The felony arrest rate among African American/black youth in 2015 was substantially higher than other racial and ethnic groups in California. At 24 arrests per 1,000 youth, the rate among this group is about 8 times higher than the felony arrest rate among white youth.
Encouragingly, nearly all of the 21 counties with data have seen improvements in felony arrest rates for African American/black youth over the past 17 years. Since 1998, San Francisco County saw a particularly sharp, though volatile, decrease, while San Joaquin County experienced the second largest rate drop since that year.

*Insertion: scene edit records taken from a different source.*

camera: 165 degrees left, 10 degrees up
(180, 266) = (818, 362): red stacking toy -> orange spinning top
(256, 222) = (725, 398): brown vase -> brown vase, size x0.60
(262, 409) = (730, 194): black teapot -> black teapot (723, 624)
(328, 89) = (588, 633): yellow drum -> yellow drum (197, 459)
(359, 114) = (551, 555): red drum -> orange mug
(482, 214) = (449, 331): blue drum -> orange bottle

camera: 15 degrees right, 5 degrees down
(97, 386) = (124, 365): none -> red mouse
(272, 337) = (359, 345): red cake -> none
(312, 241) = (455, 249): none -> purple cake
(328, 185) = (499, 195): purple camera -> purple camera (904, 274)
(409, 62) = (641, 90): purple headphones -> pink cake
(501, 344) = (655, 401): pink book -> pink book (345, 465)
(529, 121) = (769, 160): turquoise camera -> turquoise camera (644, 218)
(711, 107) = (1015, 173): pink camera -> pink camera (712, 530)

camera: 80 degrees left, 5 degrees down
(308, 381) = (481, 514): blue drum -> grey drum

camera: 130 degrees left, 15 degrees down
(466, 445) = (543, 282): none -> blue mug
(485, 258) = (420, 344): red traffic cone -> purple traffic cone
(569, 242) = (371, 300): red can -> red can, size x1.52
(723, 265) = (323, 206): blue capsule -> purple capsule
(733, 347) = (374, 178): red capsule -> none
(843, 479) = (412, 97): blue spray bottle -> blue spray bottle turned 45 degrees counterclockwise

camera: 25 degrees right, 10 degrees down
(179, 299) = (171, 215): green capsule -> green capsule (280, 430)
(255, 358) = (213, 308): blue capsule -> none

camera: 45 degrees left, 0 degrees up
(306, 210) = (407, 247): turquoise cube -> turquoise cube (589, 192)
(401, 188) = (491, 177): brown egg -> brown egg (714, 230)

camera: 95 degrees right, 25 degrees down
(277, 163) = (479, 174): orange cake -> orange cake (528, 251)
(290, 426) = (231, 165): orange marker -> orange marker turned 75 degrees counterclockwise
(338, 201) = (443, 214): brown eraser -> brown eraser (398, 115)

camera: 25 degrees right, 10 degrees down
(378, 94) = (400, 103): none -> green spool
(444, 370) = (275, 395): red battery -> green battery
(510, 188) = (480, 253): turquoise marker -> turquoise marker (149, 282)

Youth who have contact with the juvenile justice system are at increased risk for a number of negative long-term outcomes when compared with the general youth population. For example, an estimated 30 percent of the youth who enter California’s juvenile justice system have mental health issues and those who have been held in detention have higher rates of attempted suicide and psychiatric disorders than youth who have not been detained. Additional long-term outcomes include injury, substance use and dependency, dropping out of school, and early pregnancy.
Policymakers within the justice, education, and social services systems can play a role in improving the way we address juvenile crime. Policy options include redirecting young offenders toward rehabilitative programs instead of the juvenile justice system and conducting case-specific assessments of an individual’s circumstances.
Currently, there is not a minimum age for entering the juvenile court system in California. If passed, Senate Bill 439, under review by the legislature, would establish 12 years of age as the minimum age over which the juvenile court has jurisdiction in California.